Jethro Tull was formed back in 1967 in Luton, Bedfordshire, England and since then has released 23 studio albums and has sold an estimated amount of more than 60 million records worldwide. But everything really changed for them with the release of “Aqualung” in 1971, which consequently became their best-selling album.
That record sold more than 7 million copies and has many tracks that never got out of Tull’s live setlist throghout the decades. One song that is constantly played by the band live is “Cheap Day Return”, but what is the meaning behind that track?
The meaning of the Jethro Tull song “Cheap Day Return” according to Ian Anderson
Ian Anderson, who is the co-founder, multi-instrumentalist, singer explained once which is the meaning behind “Cheap Day Return”. The musician told The Telegraph in 2021 the inspiration came after he went to visit his father who ill at the hospital in another city. It’s a type of train ticket, known nowadays as “Off-Peak Day Return ticket”.
“This was a song written about a brief visit up to Blackpool where my father was quite seriously ill and in hospital at the time. Not knowing whether he was going to make it, I jumped on a train and went up to visit him from London. We only spent, I guess, half an hour together in a ward in a hospital. (It) seemed like he was going to pull through and was being well looked after.”
He continued:
“But I had to change trains, in fact. In Preston town in the north of England. (There) I stood on one platform and went to another platform. (I) stood there in bitter cold stamping my feet to try and keep warm. Hence on ‘Preston platform do you soft shoe shuffle dance’. It’s a little ode to my father. Perhaps more importantly to the nurses looking after him in hospital. He did come home and did live a few more years after that. So, it was a nice, memorable and a very short little song,” Ian Anderson said.
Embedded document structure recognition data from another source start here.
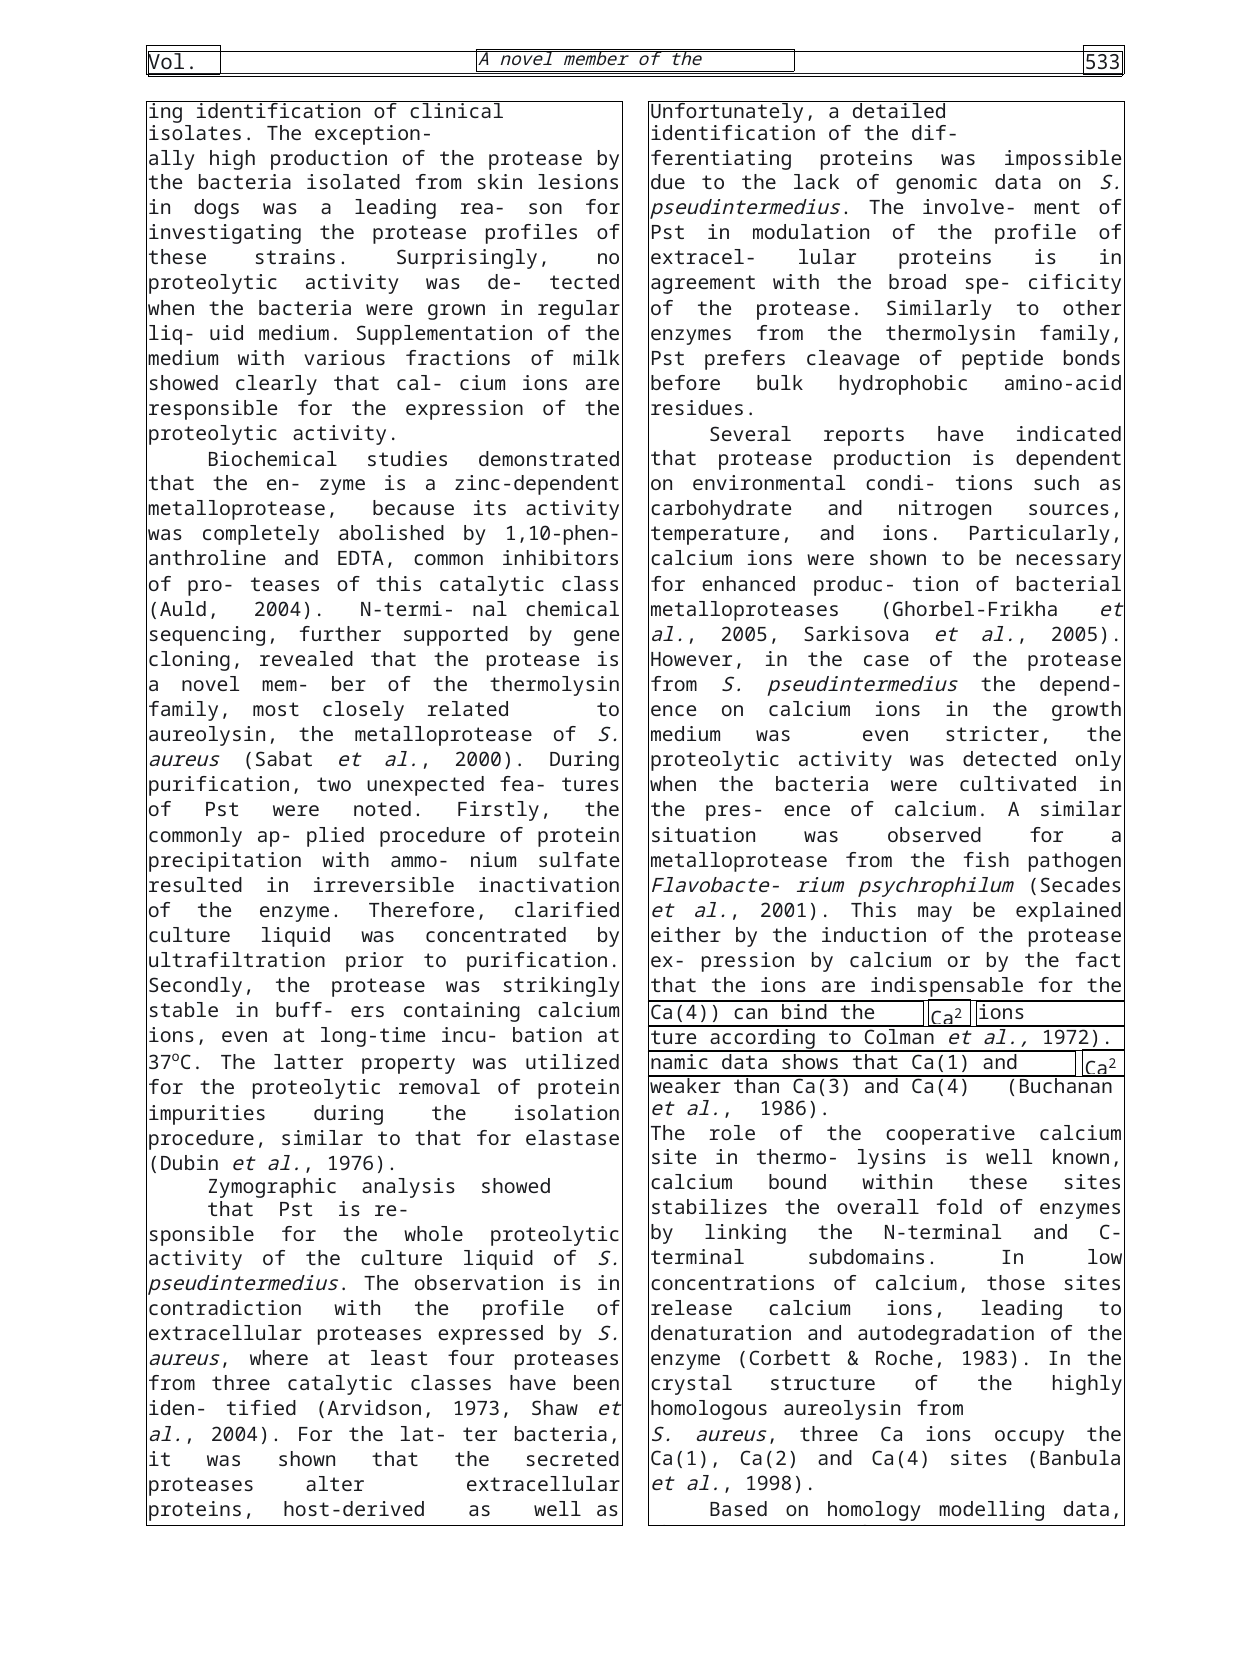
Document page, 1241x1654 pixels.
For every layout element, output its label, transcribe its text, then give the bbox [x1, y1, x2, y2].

text namic data shows that Ca(1) and Ca(2) bind [650, 1052, 1075, 1075]
text S. aureus, three Ca ions occupy the Ca(1), Ca(2) and Ca(4) sites (Banbula et al., 1998). [650, 1421, 1122, 1496]
text Vol. 55 [148, 47, 220, 51]
text ferentiating proteins was impossible due to the lack of genomic data on S. pseudintermedius. The involve- ment of Pst in modulation of the profile of extracel- lular proteins is in agreement with the broad spe- cificity of the protease. Similarly to other enzymes from the thermolysin family, Pst prefers cleavage of peptide bonds before bulk hydrophobic amino-acid residues. [650, 145, 1122, 421]
text Vol. 55 [149, 52, 220, 74]
text weaker than Ca(3) and Ca(4) (Buchanan et al., 1986). [650, 1077, 1124, 1120]
text Biochemical studies demonstrated that the en- zyme is a zinc-dependent metalloprotease, because its activity was completely abolished by 1,10-phen- anthroline and EDTA, common inhibitors of pro- teases of this catalytic class (Auld, 2004). N-termi- nal chemical sequencing, further supported by gene cloning, revealed that the protease is a novel mem- ber of the thermolysin family, most closely related to aureolysin, the metalloprotease of S. aureus (Sabat et al., 2000). During purification, two unexpected fea- tures of Pst were noted. Firstly, the commonly ap- plied procedure of protein precipitation with ammo- nium sulfate resulted in irreversible inactivation of the enzyme. Therefore, clarified culture liquid was concentrated by ultrafiltration prior to purification. Secondly, the protease was strikingly stable in buff- ers containing calcium ions, even at long-time incu- bation at 37oC. The latter property was utilized for the proteolytic removal of protein impurities during the isolation procedure, similar to that for elastase (Dubin et al., 1976). [148, 446, 620, 1176]
text Ca2+ [930, 1000, 970, 1025]
text ing identification of clinical isolates. The exception- [148, 102, 622, 145]
text ture according to Colman et al., 1972). Thermody- [650, 1027, 1124, 1050]
text A novel member of the thermolysin family [478, 52, 794, 71]
text ally high production of the protease by the bacteria isolated from skin lesions in dogs was a leading rea- son for investigating the protease profiles of these strains. Surprisingly, no proteolytic activity was de- tected when the bacteria were grown in regular liq- uid medium. Supplementation of the medium with various fractions of milk showed clearly that cal- cium ions are responsible for the expression of the proteolytic activity. [148, 145, 620, 446]
text 533 [1084, 47, 1124, 74]
text Zymographic analysis showed that Pst is re- [207, 1176, 622, 1221]
text sponsible for the whole proteolytic activity of the culture liquid of S. pseudintermedius. The observation is in contradiction with the profile of extracellular proteases expressed by S. aureus, where at least four proteases from three catalytic classes have been iden- tified (Arvidson, 1973, Shaw et al., 2004). For the lat- ter bacteria, it was shown that the secreted proteases alter extracellular proteins, host-derived as well as produced by the microorganism (Dubin, 2002). Moreover, reports suggest that through the shedding of bacterial cell surface proteins, such as fibronectin- binding protein and protein A, proteases also play a role in the transition of S. aureus cells from an adhesive to an invasive phenotype (McGavin et al., 1997; Karlsson et al., 2001). Indeed, only proteolytic strains of S. aureus showed a remarkable decrease in fibronectin-binding when grown in casein-rich me- dium (Miedzobrodzki et al., 1989). Therefore, it was reasonable to investigate whether the production of Pst by the S. pseudintermedius strains affects the profile of their extracellular proteins. Indeed, com- parison of 2D gels showed that around 60% protein spots were unmatched. This demonstrates profound changes in the protein content of culture liquid de- pending on the presence or absence of the protease. [148, 1221, 620, 1525]
text Based on homology modelling data, the major- ity of interactions in Pst seem to be similar to those around the equivalent calcium sites in aureolysin from S. aureus (Fig. 4). However, in the cooperative site, there is a substitution of amino acids interacting with Ca(2). In aureolysin from S. aureus E389 inter- acts with Ca2+ through the carboxylate oxygen atom [650, 1496, 1122, 1525]
text Unfortunately, a detailed identification of the dif- [650, 102, 1124, 145]
text The role of the cooperative calcium site in thermo- lysins is well known, calcium bound within these sites stabilizes the overall fold of enzymes by linking the N-terminal and C-terminal subdomains. In low concentrations of calcium, those sites release calcium ions, leading to denaturation and autodegradation of the enzyme (Corbett & Roche, 1983). In the crystal structure of the highly homologous aureolysin from [650, 1120, 1122, 1421]
text Ca(4)) can bind the next two [650, 1002, 922, 1025]
text ions (nomencla- [978, 1002, 1124, 1025]
text Several reports have indicated that protease production is dependent on environmental condi- tions such as carbohydrate and nitrogen sources, temperature, and ions. Particularly, calcium ions were shown to be necessary for enhanced produc- tion of bacterial metalloproteases (Ghorbel-Frikha et al., 2005, Sarkisova et al., 2005). However, in the case of the protease from S. pseudintermedius the depend- ence on calcium ions in the growth medium was even stricter, the proteolytic activity was detected only when the bacteria were cultivated in the pres- ence of calcium. A similar situation was observed for a metalloprotease from the fish pathogen Flavobacte- rium psychrophilum (Secades et al., 2001). This may be explained either by the induction of the protease ex- pression by calcium or by the fact that the ions are indispensable for the stabilization of the enzyme ac- tive conformation after synthesis. Although the first hypothesis is more encouraging in terms of bacterial ecology, it must be rejected because, regardless of the medium composition, the level of the metallo- protease gene (pst) transcript was comparable. Thus, in the case of Pst the second explanation has to be favored. Endopeptidases from the M4 family possess 2–4 calcium binding sites. Two Ca2+ ions are bound within a double cooperative site (Ca(1), Ca(2)), ad- ditionally two independent binding sites (Ca(3) and [650, 421, 1122, 1000]
text Ca2+ [1084, 1050, 1124, 1075]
Anderson was the one who wrote the track. Were also part of the recording Martin Barre (Electric guitar and descant recorder), Jeffrey Hammond (Bass). John Evan played the piano, organ, mellotron and Clive Bunker the drums. Although is a praised song, according to Setlist FM, Jethro Tull only played the track live more a little bit more than 170 times.
The last time the Progressive Rock band played the song was in 2011 according to the website. Ian Anderson also performed the track a few times during his solo tours. He is the only member of the band who was part of all their releases.